A Note on Filenames and the Content-Disposition Header

How does the browser know what to name the downloaded file?

  • The download attribute: The value you provide to the <a> tag's download attribute is a suggestion to the browser for the filename.
  • The Content-Disposition header: For a more robust solution, the server should send a Content-Disposition response header. This header explicitly tells the browser that the response is an attachment and provides a filename.
    Content-Disposition: attachment; filename="report-2023-10-27.pdf"

Our reusable function prioritizes the Content-Disposition header if it exists but falls back to the defaultFilename you provide.

A Critical Note on CORS

This fetch-based approach is subject to Cross-Origin Resource Sharing (CORS) policies.

  • If you are downloading a file from a different domain than your website, that server must be configured to allow your domain to make requests.
  • If the server does not send the correct Access-Control-Allow-Origin header, the Axios request will fail, and you will see a CORS error in the console.

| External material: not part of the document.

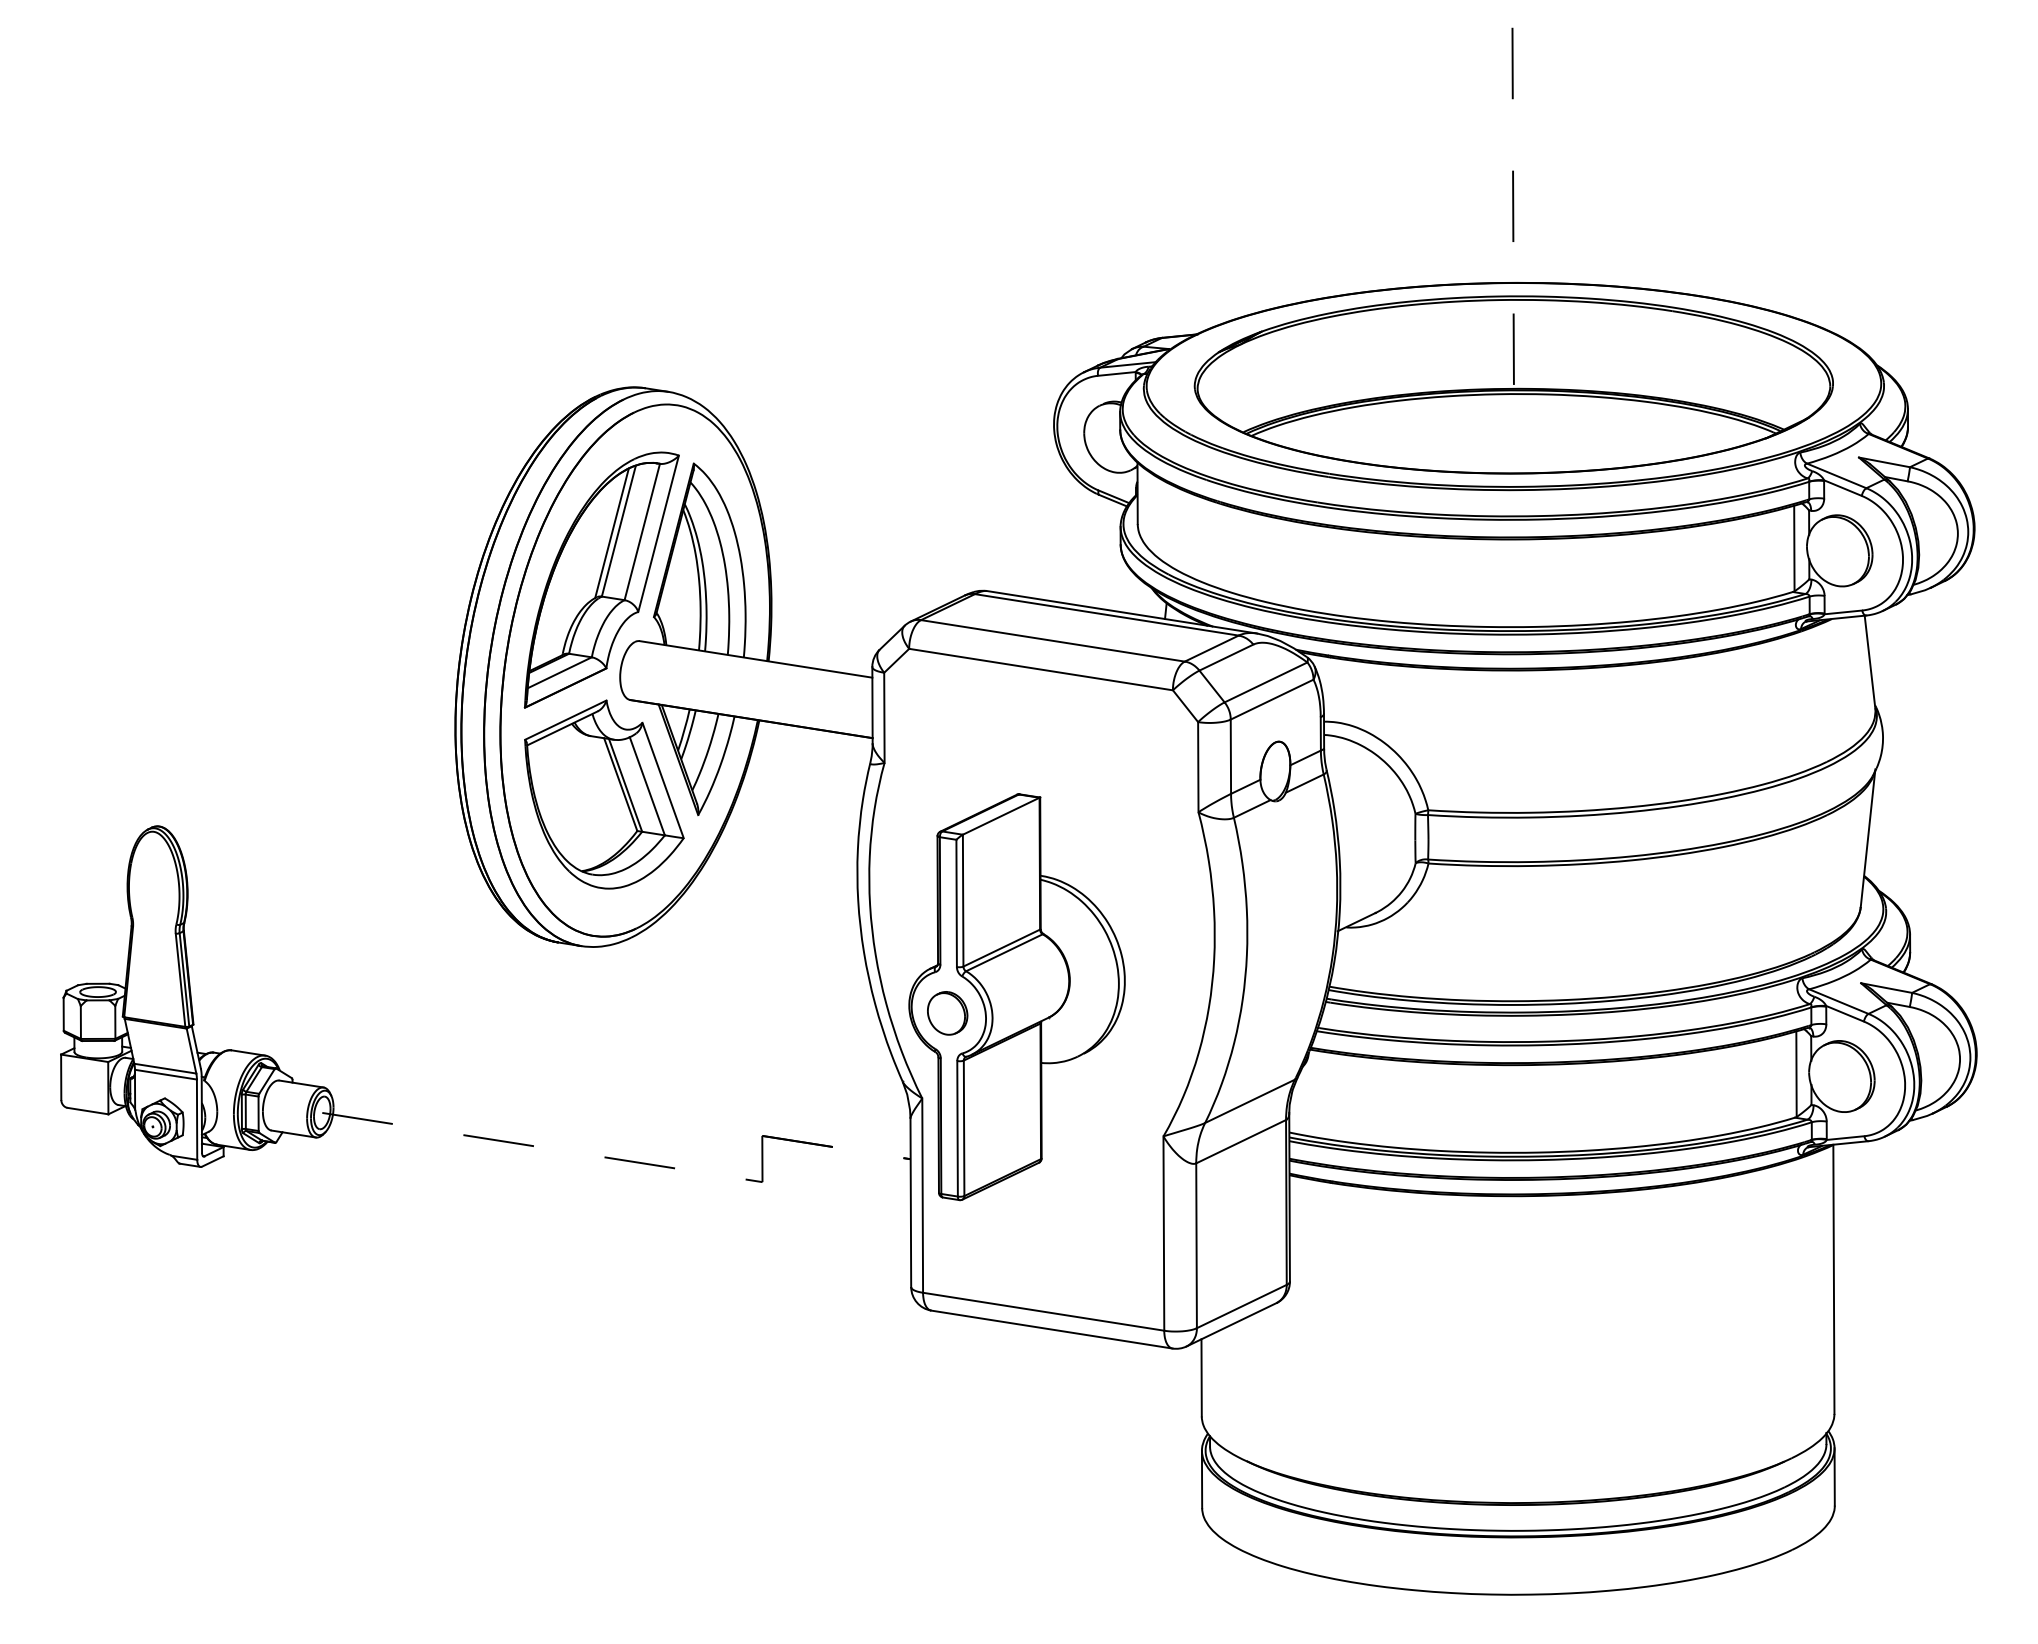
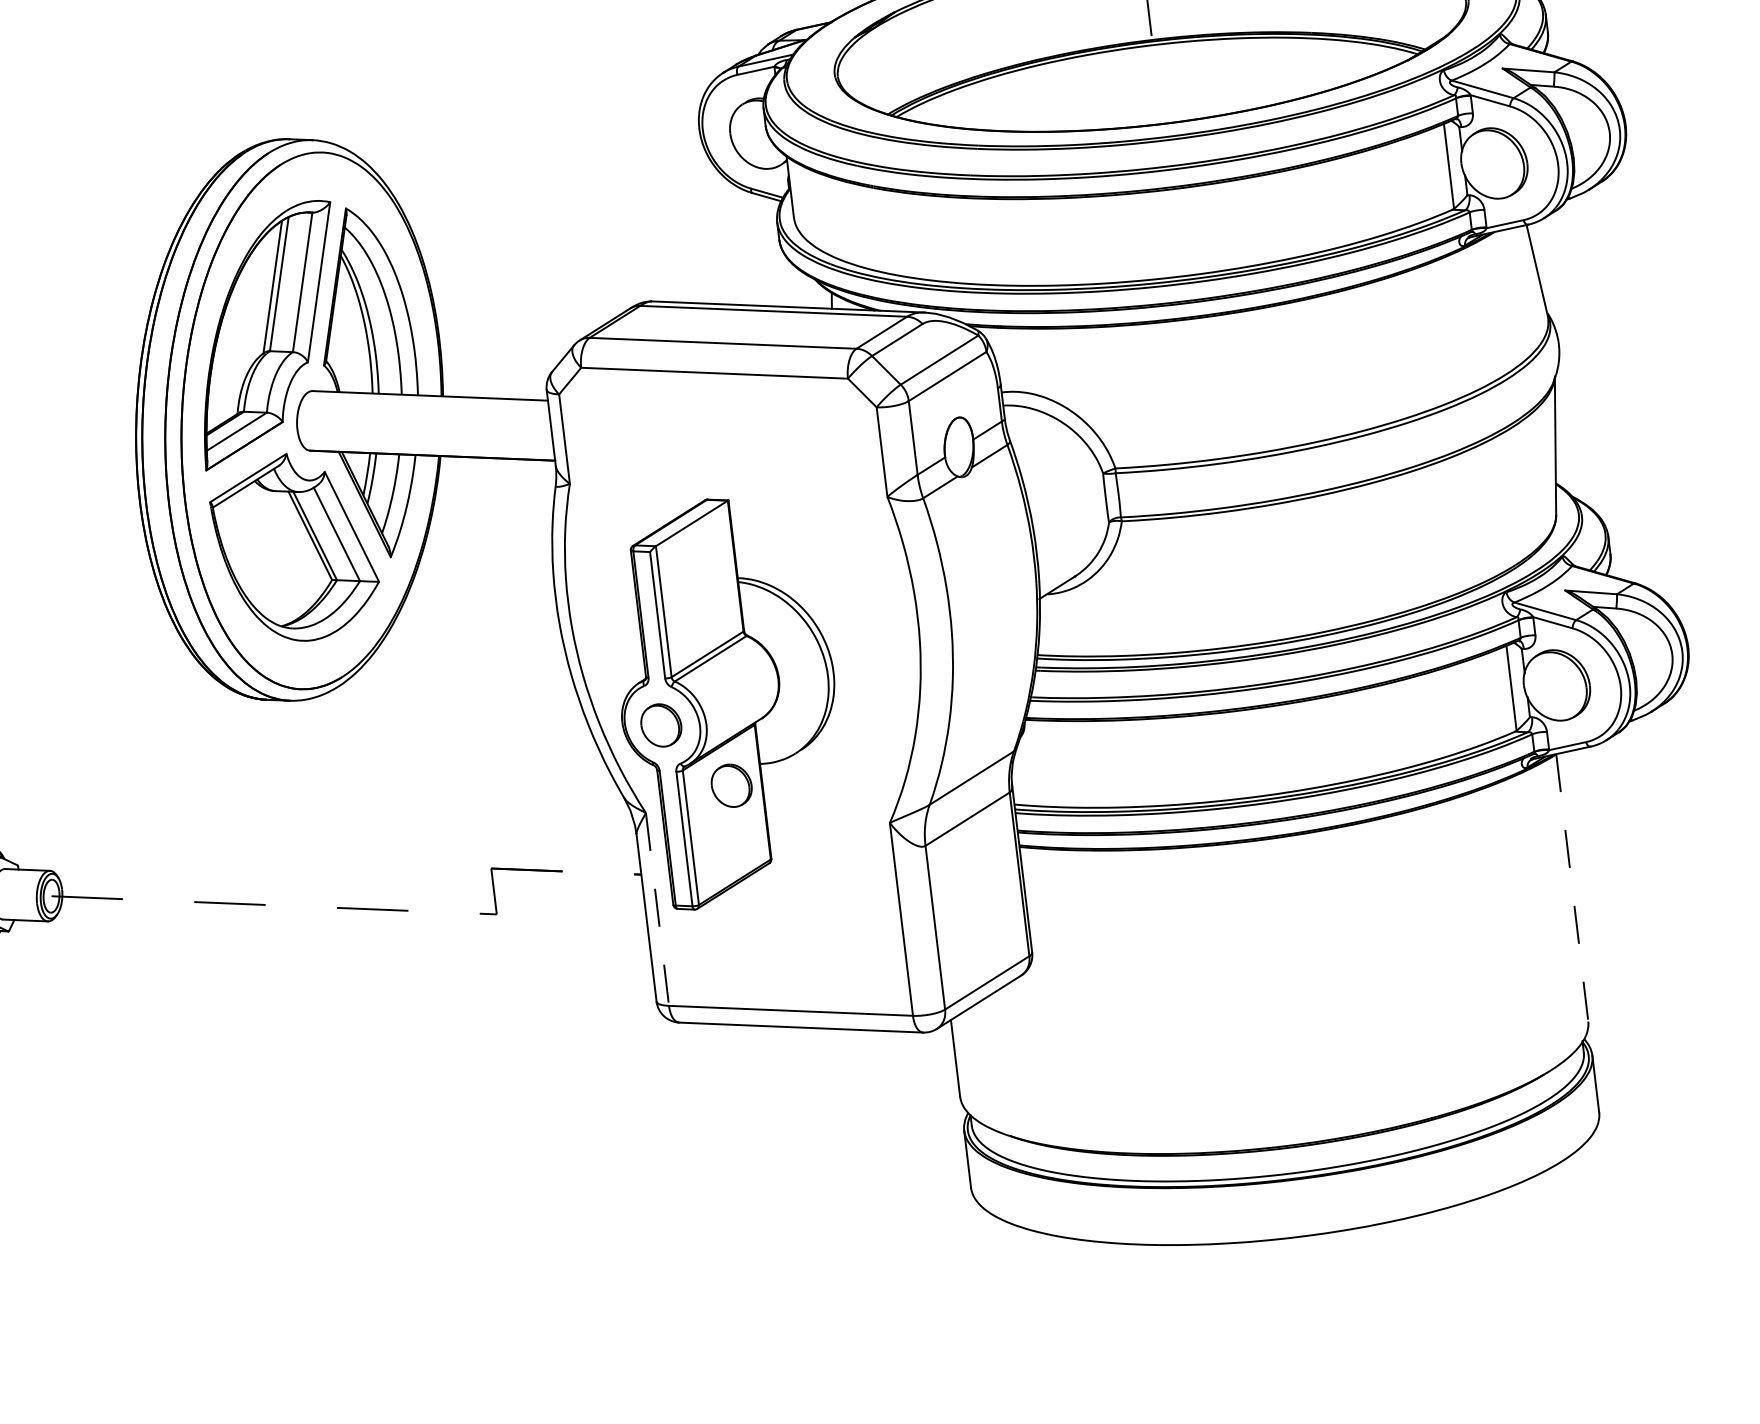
part: (1010, 1081) -> (731, 785), added
line: (922, 1196) -> (657, 910), solid -> dashed
line: (1833, 1279) -> (1571, 888), solid -> dashed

You cannot bypass this from the client-side.

Conclusion

Downloading files with Axios is a multi-step process that is best handled by a clean, reusable function.

  • The key is to set the responseType: 'blob' in your Axios request config.
  • You must then create an object URL from the blob and use a temporary <a> tag with the download attribute to programmatically trigger the download.
  • For robust filename handling, your server should send a Content-Disposition header.
  • Remember that this method is always subject to browser CORS policies when requesting files from a different domain.